In other county news, on Tuesday the board unanimously agreed to continue its redevelopment agency, which uses property taxes to subsidize development projects, build affordable housing, revive rundown buildings and give streets face-lifts. But that decision will cost the county $1,953,000. Thereafter, it must pay the state $495,000 every year.
The county is among 398 redevelopment agencies statewide that were faced with the decision of eliminating their agencies or paying the state what some call “ransom” to keep the agencies going. Last summer, Gov. Jerry Brown, approved a two-bill budget package to save $1.7 billion by eliminating the nearly 60-year-old funding system.
The county Board of Supervisors on Aug. 9 decided that the county should become the successor agency, even though the California Redevelopment Association and others are challenging the constitutionality of ABX1 26, which abolishes all redevelopment agencies effective Oct. 1, and ABX1 27, which allows RDAs to continue if the county makes an initial one-time payment and continued annual payments to the state that would go to local governments and schools to restore funding the state can no longer foot.
Until the Supreme Court rules, redevelopment agencies cannot enter into any new contracts. The court has stayed the two bills, but the matter is still pending and a ruling is expected in January. The court could uphold both laws, one or none.
Survey: Buellton, Solvang obey tobacco lawAlthough sales of cigarettes to minors in Santa Barbara County are alarmingly high, stores in Solvang and Buellton are obeying state law, according to a recent undercover survey.
With the help of local law enforcement, the Santa Barbara County Health Department conducted an operation – carried out by undercover decoys – showing that 17% of the 275 stores were willing to sell tobacco to minors. This is nearly three times the statewide average of 6%, according to Dawn Dunn, Tobacco Prevention Program administrator for the Health Department.
Sales rates varied across the county. Lompoc topped the list with a rate of illegal tobacco sales to minors at 31%. Santa Barbara, Goleta, Carpinteria, Guadalupe and unincorporated parts of the county also surpassed the state rate at 18% and 19%. Meanwhile, Solvang and Buellton had no sales to decoys of tobacco products. This means from last year, sales in Lompoc doubled from 14%, while they dropped from 40% in Buellton and 25% in Solvang.

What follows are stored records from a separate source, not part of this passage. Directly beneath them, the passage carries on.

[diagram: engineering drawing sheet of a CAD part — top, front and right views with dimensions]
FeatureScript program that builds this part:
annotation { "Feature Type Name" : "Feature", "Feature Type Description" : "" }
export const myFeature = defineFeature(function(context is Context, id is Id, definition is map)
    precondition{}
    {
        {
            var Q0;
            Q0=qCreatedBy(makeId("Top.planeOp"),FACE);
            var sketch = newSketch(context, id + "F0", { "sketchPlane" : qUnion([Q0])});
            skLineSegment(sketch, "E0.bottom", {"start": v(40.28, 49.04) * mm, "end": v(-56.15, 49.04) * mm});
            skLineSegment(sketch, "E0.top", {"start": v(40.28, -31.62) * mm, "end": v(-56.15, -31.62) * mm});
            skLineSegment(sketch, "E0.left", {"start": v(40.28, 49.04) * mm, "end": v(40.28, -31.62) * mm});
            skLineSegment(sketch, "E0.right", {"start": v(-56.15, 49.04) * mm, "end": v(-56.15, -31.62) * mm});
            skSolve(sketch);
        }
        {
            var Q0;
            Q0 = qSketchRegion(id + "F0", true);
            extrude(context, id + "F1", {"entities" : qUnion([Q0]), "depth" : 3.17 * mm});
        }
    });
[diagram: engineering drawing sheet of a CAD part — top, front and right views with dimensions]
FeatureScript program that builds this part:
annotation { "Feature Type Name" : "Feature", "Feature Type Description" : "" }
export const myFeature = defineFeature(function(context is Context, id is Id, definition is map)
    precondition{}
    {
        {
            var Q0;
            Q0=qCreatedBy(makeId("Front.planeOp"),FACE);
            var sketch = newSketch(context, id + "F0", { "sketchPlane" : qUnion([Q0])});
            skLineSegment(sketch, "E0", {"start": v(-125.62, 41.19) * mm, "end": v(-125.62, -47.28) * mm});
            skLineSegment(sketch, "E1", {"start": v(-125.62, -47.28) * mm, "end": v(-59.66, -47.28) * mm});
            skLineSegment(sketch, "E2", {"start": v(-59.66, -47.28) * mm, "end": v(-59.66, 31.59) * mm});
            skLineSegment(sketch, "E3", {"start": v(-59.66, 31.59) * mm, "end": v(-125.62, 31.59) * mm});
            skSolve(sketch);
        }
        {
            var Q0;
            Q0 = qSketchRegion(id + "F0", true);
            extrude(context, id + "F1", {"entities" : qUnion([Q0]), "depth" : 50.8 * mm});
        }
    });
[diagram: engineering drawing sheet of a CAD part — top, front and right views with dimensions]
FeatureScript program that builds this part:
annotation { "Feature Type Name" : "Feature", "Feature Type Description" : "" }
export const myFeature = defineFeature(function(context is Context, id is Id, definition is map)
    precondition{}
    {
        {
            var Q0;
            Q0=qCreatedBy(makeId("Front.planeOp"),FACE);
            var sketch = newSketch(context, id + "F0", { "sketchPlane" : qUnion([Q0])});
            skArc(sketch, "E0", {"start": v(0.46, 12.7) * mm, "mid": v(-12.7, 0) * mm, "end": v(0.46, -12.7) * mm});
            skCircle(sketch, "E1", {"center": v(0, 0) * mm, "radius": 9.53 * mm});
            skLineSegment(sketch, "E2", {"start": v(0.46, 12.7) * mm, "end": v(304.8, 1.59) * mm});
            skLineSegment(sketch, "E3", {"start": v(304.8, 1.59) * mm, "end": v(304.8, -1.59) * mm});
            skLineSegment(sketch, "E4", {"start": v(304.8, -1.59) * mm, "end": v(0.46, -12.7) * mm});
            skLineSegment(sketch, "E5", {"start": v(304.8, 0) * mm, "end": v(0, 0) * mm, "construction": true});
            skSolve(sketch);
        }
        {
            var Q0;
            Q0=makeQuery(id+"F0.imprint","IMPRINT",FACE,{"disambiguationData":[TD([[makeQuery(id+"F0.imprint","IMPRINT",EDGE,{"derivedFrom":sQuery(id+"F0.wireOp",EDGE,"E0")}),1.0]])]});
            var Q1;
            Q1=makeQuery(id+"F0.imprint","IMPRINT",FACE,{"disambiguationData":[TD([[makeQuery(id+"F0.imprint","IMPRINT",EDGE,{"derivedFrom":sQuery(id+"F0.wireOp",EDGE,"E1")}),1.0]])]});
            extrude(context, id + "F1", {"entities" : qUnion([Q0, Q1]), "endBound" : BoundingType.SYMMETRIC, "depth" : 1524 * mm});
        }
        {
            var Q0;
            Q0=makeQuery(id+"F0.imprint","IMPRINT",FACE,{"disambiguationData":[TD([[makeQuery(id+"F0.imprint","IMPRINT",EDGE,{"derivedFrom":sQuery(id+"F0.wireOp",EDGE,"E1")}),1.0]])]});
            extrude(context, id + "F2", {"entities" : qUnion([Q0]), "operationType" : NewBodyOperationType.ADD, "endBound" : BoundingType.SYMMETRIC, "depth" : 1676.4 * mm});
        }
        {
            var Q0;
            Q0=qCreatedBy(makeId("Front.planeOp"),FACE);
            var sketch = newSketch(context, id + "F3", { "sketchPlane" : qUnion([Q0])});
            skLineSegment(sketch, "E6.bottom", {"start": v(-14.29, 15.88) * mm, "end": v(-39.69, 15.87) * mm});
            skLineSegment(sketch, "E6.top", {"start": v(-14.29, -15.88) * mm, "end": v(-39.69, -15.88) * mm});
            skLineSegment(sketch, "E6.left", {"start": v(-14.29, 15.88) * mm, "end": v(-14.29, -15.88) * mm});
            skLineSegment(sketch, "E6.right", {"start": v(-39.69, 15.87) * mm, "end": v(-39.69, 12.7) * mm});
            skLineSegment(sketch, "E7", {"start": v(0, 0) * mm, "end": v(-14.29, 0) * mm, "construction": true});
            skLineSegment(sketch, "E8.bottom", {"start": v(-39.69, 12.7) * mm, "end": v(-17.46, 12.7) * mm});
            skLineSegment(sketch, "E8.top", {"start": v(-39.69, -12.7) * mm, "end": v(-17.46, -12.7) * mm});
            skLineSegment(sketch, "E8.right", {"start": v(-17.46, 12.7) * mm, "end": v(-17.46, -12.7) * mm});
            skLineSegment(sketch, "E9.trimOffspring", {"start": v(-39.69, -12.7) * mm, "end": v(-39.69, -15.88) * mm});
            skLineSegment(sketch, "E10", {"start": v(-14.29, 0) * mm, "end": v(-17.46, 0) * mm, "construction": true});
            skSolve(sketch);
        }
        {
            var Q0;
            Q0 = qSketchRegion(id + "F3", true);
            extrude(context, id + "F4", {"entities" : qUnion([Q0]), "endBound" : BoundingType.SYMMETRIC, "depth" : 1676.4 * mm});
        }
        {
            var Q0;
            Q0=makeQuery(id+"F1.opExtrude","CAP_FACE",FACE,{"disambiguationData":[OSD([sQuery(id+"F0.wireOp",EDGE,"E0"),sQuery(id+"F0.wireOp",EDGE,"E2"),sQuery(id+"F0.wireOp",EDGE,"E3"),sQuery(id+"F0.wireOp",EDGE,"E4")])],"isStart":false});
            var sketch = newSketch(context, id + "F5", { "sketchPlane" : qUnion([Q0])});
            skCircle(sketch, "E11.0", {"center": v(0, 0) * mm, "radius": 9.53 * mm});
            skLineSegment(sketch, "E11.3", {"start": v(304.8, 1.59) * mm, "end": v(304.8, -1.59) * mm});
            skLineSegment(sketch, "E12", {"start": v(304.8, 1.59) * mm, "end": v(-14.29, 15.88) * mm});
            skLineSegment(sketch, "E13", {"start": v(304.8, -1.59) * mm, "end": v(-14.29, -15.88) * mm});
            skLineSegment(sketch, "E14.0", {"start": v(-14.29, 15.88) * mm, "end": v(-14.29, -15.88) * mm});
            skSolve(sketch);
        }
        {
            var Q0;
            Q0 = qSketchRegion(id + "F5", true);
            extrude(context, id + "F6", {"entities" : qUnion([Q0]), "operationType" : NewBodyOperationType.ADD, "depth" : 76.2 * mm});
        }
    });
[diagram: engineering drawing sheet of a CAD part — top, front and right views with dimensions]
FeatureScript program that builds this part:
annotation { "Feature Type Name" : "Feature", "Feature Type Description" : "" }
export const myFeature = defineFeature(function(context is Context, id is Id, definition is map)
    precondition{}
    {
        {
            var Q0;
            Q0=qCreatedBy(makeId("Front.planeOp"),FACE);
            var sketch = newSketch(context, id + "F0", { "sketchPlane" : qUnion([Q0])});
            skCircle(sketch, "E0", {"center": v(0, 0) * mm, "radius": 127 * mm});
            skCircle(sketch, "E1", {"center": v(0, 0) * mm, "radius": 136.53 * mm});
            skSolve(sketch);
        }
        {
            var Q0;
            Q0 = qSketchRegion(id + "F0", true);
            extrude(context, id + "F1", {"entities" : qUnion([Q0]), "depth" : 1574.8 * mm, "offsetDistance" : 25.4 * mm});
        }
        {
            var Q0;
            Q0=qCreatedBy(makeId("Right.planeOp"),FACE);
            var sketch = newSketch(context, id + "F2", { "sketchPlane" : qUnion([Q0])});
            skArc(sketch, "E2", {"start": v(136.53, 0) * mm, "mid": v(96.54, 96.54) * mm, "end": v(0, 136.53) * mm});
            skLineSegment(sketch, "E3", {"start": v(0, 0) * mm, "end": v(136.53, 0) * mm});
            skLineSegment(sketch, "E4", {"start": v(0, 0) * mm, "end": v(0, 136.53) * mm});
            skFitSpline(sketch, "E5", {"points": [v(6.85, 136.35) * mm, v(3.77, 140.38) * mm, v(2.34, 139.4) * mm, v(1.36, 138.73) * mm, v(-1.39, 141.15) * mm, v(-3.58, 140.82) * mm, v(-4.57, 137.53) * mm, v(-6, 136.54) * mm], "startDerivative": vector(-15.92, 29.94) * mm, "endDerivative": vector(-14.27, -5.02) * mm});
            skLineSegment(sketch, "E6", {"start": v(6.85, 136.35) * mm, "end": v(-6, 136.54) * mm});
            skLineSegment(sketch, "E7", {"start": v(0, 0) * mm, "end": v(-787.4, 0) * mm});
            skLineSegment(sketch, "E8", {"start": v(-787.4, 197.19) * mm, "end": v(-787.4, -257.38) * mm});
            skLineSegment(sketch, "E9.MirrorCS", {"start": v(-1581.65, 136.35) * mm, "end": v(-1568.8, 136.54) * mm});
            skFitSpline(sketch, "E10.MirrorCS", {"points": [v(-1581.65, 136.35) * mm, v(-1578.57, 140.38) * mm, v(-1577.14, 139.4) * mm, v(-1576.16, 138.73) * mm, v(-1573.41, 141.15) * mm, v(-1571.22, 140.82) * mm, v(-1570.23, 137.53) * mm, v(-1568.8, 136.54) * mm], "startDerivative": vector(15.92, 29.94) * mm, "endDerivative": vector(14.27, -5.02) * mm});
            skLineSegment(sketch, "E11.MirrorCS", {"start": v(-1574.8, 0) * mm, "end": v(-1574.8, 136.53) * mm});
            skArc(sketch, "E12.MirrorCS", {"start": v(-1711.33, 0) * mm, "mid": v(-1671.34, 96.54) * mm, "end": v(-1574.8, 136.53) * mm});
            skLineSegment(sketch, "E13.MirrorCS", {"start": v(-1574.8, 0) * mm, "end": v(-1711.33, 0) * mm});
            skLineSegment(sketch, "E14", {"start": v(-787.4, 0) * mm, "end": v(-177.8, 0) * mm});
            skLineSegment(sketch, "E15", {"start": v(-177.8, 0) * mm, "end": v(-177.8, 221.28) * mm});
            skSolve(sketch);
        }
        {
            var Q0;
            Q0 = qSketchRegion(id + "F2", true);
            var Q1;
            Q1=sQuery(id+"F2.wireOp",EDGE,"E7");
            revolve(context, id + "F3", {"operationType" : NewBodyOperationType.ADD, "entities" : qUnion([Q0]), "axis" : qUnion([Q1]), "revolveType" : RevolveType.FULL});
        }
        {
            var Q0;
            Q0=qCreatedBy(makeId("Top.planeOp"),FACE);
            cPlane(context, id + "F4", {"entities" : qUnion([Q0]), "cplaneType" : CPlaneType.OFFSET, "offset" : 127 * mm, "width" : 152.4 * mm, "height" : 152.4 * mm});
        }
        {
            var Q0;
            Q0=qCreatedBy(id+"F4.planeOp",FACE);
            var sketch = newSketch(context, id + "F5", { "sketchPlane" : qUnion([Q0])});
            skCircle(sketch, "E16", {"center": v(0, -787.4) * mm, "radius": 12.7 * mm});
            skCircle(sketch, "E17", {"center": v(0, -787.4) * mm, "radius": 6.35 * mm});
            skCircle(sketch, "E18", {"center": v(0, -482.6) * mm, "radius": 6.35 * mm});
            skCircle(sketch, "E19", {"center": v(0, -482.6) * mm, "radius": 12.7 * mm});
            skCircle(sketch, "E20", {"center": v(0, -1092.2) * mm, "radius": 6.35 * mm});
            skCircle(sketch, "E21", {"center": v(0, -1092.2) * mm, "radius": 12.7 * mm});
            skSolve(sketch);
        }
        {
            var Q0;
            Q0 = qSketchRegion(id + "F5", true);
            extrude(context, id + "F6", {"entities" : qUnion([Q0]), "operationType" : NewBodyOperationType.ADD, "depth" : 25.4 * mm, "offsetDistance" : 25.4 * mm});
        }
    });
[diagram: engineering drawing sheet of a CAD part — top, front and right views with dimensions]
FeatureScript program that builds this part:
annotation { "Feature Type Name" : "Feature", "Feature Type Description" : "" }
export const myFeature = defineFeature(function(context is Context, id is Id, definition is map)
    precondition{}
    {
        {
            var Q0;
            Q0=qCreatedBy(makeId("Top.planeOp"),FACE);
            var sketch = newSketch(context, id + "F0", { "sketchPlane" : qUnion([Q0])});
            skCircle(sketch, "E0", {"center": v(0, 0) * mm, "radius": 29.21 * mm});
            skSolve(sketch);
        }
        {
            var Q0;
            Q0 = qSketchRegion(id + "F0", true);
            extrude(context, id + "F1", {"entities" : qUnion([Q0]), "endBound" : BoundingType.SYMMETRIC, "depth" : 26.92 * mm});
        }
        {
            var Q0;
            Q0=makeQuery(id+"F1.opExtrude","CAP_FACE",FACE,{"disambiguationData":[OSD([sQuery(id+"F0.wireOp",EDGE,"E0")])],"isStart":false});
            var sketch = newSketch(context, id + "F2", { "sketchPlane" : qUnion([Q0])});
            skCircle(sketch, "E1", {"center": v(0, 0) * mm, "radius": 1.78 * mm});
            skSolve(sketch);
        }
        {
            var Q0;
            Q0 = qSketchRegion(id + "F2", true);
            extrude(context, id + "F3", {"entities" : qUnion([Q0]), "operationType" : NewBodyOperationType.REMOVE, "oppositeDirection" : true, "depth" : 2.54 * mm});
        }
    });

Last year, the county enacted a new tobacco ordinance that strengthened the state tobacco licensing law by increasing compliance checks, increasing the penalties for violations, doing away with a warning letter for the first offense, and imposing a $435 annual fee to cover the cost of enforcement, which includes educating store owners and personnel about the amended law.
Federal law requires store clerks to check the identification of every customer who appears under 27 who attempts to buy tobacco products. Clerks caught in stings conducted by law enforcement are faced with a $200 fine for the first offense, $500 for the second and $1,000 for the third. Store owners can also be disciplined.
More than 75% of smokers took their first puff before age 18, one-third of teens who begin smoking will die prematurely of tobacco-related illnesses, and 15% of 11th grade students in the county are current smokers, according to the Health Department.
“It takes time for new regulations to have the desired impact,” noted Dawn Dunn, Tobacco Prevention Program Administrator for the Public Health Department. “There is definitely a learning curve here. We’ve seen this in other communities around the state. Several cities are now looking at adopting the new tobacco ordinance, so we’re optimistic that sales to minors will decline in future years.”